**ИСХОДНЫЙ ТЕКСТ**.
>>>>

Шульгин о Февральской революции

Feb 02, 2020 06:04

Из книги Василия Витальевича Шульгина «Дни. Россия в революции 1917».

Мы все критиковали власть… Но совершенно неясно было, что мы будем отвечать, если нас спросят: «Ну хорошо, lа сritiquе еst аiséе - довольно критики, теперь пожалуйте сами! Итак, что надо делать?»…
Я неоднократно с самого основания блока добивался ясной практической программы. Сам я ее придумать не мог, а потому пытал своих «друзей слева», но они отделывались от меня разными способами, а когда я бывал слишком настойчив, отвечали, что практическая программа состоит в том, чтобы добиться «власти, облеченной народным доверием». Ибо эти люди будут толковыми и знающими и поведут дело. Дать же какой-нибудь рецепт для практического управления невозможно - «залог хорошего управления - достойные министры» - это и на Западе так делается.

<<<<

Позиции набора данных
>>>>

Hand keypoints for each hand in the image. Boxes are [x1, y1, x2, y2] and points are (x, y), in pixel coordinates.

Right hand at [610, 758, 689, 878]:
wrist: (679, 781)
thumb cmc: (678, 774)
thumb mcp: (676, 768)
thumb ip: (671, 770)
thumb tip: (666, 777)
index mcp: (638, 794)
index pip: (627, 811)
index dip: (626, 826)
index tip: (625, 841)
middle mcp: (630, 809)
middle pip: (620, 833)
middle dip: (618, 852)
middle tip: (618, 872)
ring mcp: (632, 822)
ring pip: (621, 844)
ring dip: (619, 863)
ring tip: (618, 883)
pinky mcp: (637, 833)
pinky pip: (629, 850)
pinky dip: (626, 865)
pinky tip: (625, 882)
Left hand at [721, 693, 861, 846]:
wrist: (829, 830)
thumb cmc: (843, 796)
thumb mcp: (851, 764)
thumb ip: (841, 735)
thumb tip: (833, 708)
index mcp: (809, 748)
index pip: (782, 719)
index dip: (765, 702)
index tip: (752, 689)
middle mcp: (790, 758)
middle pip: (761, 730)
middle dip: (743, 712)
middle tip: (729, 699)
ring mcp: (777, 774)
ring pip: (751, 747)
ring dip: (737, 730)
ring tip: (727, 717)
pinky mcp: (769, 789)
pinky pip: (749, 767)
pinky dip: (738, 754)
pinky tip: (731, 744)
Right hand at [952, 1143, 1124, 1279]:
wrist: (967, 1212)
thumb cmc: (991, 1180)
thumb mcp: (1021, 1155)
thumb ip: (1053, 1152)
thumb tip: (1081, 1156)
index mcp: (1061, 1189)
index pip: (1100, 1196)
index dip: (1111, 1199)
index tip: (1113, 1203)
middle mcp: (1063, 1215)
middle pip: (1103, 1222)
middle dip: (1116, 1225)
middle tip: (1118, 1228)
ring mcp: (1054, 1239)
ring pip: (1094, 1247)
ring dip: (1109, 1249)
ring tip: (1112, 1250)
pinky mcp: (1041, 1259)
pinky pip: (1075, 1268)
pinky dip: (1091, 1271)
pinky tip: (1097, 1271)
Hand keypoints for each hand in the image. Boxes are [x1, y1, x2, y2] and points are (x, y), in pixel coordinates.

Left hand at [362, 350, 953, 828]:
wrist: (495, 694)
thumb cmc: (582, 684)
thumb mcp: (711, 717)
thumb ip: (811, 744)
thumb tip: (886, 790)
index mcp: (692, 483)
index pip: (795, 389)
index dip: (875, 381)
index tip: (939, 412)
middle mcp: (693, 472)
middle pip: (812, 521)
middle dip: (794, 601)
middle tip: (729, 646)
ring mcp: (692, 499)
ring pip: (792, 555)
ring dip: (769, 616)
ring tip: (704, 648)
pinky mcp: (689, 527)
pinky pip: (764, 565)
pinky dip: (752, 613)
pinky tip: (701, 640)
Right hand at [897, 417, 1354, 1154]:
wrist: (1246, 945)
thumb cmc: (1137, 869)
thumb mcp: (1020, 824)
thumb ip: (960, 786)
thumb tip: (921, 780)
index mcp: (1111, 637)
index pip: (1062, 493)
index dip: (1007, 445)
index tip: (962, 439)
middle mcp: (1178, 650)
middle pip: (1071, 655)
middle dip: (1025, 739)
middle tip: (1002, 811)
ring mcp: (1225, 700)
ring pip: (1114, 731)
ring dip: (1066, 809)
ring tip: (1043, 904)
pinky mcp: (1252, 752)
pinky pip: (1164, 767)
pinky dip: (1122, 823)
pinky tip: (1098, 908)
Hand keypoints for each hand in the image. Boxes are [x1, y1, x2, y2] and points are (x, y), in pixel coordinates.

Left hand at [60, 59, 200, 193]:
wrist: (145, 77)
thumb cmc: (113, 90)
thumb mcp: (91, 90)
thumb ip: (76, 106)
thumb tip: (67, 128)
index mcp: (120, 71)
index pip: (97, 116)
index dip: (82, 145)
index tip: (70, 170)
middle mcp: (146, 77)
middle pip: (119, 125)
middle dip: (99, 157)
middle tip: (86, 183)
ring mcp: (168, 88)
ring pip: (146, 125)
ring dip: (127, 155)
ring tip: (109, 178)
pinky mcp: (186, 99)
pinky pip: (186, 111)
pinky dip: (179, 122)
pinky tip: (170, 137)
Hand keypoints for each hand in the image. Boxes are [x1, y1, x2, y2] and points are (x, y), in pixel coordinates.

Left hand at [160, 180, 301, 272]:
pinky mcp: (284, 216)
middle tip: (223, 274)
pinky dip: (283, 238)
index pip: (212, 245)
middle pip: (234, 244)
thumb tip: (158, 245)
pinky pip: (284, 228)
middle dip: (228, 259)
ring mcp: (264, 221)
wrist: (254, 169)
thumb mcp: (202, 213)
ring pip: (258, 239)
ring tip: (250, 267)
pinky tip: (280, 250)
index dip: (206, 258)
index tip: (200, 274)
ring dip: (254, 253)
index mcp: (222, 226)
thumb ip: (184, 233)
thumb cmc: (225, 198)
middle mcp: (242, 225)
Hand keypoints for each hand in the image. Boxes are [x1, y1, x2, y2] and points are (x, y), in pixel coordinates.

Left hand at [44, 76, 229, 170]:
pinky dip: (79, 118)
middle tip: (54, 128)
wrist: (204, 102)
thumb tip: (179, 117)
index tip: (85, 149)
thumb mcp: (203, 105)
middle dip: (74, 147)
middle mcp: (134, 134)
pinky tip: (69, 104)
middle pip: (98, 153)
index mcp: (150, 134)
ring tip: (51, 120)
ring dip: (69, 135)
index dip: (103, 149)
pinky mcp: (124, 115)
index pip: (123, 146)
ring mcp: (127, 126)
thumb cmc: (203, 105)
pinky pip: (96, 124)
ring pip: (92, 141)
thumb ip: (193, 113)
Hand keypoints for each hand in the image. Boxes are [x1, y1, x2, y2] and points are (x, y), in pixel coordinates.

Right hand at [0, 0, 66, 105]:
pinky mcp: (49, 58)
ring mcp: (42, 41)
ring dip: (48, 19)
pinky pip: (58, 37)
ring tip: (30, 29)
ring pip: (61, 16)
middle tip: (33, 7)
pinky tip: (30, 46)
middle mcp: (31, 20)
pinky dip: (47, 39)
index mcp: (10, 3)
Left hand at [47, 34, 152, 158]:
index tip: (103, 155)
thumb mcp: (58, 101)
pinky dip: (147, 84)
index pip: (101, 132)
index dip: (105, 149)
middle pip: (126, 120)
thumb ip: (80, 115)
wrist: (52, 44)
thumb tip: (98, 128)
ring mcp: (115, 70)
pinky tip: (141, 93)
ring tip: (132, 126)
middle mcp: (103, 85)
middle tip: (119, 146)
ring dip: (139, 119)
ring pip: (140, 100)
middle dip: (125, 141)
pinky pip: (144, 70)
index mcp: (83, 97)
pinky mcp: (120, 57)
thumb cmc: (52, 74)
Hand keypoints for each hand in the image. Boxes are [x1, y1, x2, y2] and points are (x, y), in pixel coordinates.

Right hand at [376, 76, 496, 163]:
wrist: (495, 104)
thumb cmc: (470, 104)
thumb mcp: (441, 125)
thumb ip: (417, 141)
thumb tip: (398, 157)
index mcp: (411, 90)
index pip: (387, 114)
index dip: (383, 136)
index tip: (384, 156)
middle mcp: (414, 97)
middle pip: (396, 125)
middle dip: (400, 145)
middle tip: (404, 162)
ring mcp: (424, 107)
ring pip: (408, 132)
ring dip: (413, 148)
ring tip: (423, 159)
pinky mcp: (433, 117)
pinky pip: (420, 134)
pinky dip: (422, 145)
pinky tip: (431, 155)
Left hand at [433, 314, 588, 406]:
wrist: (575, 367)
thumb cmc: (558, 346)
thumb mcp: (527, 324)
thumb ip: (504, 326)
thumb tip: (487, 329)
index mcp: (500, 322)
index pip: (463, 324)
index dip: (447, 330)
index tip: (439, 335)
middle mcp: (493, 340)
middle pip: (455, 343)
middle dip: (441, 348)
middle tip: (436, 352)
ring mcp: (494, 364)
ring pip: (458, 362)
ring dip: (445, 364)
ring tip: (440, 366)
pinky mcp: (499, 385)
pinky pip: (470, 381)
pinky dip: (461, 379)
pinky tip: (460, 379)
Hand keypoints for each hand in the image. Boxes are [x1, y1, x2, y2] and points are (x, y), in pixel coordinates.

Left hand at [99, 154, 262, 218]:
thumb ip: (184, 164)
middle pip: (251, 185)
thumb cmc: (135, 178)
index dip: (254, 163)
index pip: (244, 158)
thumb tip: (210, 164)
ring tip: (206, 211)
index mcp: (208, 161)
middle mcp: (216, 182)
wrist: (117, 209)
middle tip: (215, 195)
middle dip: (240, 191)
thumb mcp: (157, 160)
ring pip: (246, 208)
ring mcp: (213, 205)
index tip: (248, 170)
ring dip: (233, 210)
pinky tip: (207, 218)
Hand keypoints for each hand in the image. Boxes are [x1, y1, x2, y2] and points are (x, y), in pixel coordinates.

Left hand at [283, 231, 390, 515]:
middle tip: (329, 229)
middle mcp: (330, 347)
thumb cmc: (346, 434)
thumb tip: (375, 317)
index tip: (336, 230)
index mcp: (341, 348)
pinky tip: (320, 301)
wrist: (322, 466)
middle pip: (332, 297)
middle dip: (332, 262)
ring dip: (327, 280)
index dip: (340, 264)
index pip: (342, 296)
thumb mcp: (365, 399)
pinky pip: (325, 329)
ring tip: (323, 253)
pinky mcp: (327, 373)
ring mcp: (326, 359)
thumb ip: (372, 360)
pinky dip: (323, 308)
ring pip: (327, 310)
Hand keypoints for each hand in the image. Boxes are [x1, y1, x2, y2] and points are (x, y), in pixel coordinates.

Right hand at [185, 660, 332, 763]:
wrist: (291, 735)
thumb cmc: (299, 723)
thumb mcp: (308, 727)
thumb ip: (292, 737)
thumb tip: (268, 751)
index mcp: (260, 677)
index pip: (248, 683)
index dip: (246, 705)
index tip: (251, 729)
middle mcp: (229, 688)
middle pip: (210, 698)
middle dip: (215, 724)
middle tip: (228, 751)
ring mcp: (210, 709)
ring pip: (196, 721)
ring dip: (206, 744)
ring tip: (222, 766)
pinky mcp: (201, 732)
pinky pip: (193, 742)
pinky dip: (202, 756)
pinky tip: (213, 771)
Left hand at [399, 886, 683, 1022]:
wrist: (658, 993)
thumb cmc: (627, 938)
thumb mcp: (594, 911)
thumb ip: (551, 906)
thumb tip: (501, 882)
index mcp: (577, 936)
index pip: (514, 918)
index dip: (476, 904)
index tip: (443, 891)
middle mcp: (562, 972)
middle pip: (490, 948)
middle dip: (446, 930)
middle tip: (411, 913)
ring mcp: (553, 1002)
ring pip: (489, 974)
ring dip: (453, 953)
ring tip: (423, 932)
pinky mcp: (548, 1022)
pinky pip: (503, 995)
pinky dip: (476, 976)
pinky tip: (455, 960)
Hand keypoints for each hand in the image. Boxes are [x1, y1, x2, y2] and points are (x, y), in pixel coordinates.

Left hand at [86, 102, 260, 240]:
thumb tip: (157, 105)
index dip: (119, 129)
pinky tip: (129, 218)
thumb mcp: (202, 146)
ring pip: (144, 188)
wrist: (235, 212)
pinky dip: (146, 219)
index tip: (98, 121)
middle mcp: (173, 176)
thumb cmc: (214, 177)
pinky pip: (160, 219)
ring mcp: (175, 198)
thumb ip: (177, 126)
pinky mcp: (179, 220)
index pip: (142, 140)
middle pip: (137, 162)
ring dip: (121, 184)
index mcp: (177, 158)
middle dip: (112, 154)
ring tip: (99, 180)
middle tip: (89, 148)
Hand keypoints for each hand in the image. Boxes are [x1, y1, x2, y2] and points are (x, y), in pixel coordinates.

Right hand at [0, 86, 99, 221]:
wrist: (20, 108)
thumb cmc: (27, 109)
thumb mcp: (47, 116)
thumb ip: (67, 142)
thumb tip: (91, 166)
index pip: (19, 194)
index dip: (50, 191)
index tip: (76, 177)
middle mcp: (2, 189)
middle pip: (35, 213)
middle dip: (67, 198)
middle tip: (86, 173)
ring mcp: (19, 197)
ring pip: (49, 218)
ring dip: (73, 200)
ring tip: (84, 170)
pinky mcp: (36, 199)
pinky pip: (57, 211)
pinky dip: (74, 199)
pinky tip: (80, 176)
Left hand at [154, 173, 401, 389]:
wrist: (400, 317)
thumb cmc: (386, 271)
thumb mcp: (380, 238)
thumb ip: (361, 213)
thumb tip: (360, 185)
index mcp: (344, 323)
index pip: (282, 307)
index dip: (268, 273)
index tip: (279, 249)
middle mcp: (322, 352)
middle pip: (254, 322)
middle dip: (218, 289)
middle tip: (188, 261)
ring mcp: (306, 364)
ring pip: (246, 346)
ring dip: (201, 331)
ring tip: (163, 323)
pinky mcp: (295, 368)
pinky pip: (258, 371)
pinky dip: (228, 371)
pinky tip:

<<<<

**ЗАДАНИЕ**.
В отрывке о Февральской революции выпишите все выражения, заключенные в кавычки-ёлочки, из абзаца, который начинается словами «Я неоднократно».

**ОТВЕТ**.
«друзей слева»
«власти, облеченной народным доверием»
«залог хорошего управления - достойные министры»